## TEXTO FORNECIDO
◆ ◆ ◆

Militantes islâmicos executam refém canadense nas Filipinas

TORONTO — Um homem canadense foi executado após ser mantido como refém por extremistas islâmicos nas Filipinas, afirmaram autoridades americanas. O primeiro-ministro canadense, Justin Trudeau, condenou o ato a que chamou do assassinato a sangue frio de John Ridsdel, de 68 anos.

Originário da cidade de Calgary, Ridsdel era um dos quatro turistas sequestrados no último mês de setembro por integrantes do Abu Sayyaf, pequeno grupo extremista que tem sequestros de estrangeiros no histórico na última década. No grupo, também havia outro canadense, uma mulher filipina e um homem norueguês.

— Sinto-me ultrajado com a informação de que um cidadão canadense, John Ridsdel, que estava sequestrado nas Filipinas desde 21 de setembro de 2015, morreu nas mãos de seus captores — afirmou Trudeau, acrescentando que há operações em curso para obter a libertação de um segundo canadense que continua em cativeiro.

Os extremistas já haviam ameaçado matar um dos três homens em cativeiro se um resgate de US$6,4 milhões não fosse pago até a tarde desta segunda-feira. Autoridades filipinas indicaram que uma cabeça decapitada havia sido encontrada em uma ilha remota nesta segunda-feira, cinco horas após o fim do prazo estabelecido pelos sequestradores.

Em um vídeo, as vítimas do sequestro haviam feito um apelo às suas famílias e governos para que garantissem a sua libertação do cativeiro.

Trudeau disse que seu governo trabalhará em parceria com o governo filipino e outros agentes internacionais para levar os responsáveis pelo assassinato à Justiça.

No ano passado, um refém da Malásia foi decapitado pelo Abu Sayyaf. À época, o presidente filipino, Benigno Aquino, ordenou que as forças de segurança intensificassem suas ações contra os extremistas — também responsáveis por bombardeios e extorsões. Atualmente, o grupo mantém pelo menos outros 20 reféns estrangeiros.

◆ ◆ ◆

## ORDEM DE SERVIÇO A
Liste todas as pessoas mencionadas pelo nome na notícia sobre o refém canadense executado nas Filipinas.
## ORDEM DE SERVIÇO B
Transcreva literalmente o trecho da notícia sobre o refém canadense que vai de "Em um vídeo, as" a "20 reféns estrangeiros.", com ambos os extremos incluídos.
## ORDEM DE SERVIÇO C
Segundo a notícia sobre o refém canadense, qual valor de resgate os extremistas exigiam?

(Itens listados em um conjunto de dados)
◆ ◆ ◆

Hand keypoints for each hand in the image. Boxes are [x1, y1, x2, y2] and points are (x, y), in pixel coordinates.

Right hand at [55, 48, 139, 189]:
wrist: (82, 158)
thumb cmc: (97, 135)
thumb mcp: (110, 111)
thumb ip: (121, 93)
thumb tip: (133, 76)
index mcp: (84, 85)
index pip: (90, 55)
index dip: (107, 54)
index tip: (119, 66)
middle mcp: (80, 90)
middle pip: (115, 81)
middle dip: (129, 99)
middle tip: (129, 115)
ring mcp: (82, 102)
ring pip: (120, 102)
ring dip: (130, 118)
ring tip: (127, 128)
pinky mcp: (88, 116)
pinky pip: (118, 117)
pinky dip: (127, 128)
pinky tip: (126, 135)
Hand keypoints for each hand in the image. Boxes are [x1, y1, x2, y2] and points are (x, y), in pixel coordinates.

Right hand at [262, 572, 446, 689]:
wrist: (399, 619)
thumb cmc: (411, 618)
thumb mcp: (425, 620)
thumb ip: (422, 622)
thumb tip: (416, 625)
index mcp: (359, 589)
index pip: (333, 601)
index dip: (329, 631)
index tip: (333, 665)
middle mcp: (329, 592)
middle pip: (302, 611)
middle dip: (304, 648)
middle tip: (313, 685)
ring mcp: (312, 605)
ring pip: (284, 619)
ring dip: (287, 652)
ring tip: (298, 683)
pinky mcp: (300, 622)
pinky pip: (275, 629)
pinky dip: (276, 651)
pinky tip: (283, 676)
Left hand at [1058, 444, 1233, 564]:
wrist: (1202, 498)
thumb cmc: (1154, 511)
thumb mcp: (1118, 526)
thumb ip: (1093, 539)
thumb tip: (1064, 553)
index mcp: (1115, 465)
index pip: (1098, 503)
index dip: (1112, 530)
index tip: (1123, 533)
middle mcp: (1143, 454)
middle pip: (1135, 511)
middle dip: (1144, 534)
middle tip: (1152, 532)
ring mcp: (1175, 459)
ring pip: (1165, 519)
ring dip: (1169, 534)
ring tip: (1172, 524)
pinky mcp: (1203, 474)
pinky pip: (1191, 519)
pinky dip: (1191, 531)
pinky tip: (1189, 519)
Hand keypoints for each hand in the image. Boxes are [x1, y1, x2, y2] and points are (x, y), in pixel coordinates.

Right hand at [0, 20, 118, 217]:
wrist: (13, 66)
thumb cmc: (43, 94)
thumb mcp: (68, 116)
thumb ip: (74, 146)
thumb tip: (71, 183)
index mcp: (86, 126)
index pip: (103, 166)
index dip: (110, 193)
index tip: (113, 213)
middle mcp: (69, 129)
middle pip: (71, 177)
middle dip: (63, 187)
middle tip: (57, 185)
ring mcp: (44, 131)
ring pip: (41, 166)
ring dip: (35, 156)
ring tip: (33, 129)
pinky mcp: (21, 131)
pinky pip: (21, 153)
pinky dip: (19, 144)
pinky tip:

◆ ◆ ◆

## SOLUÇÃO DA TAREFA A
Justin Trudeau, John Ridsdel e Benigno Aquino.

## SOLUÇÃO DA TAREFA B
Em um vídeo, as vítimas do sequestro haviam feito um apelo às suas famílias e governos para que garantissem a sua libertação do cativeiro.

Trudeau disse que seu governo trabalhará em parceria com o governo filipino e outros agentes internacionais para levar os responsáveis pelo assassinato à Justiça.

No ano passado, um refém da Malásia foi decapitado pelo Abu Sayyaf. À época, o presidente filipino, Benigno Aquino, ordenou que as forças de segurança intensificassem suas ações contra os extremistas — também responsáveis por bombardeios e extorsões. Atualmente, o grupo mantém pelo menos outros 20 reféns estrangeiros.

## SOLUÇÃO DA TAREFA C
Eles exigiam US$6,4 milhões.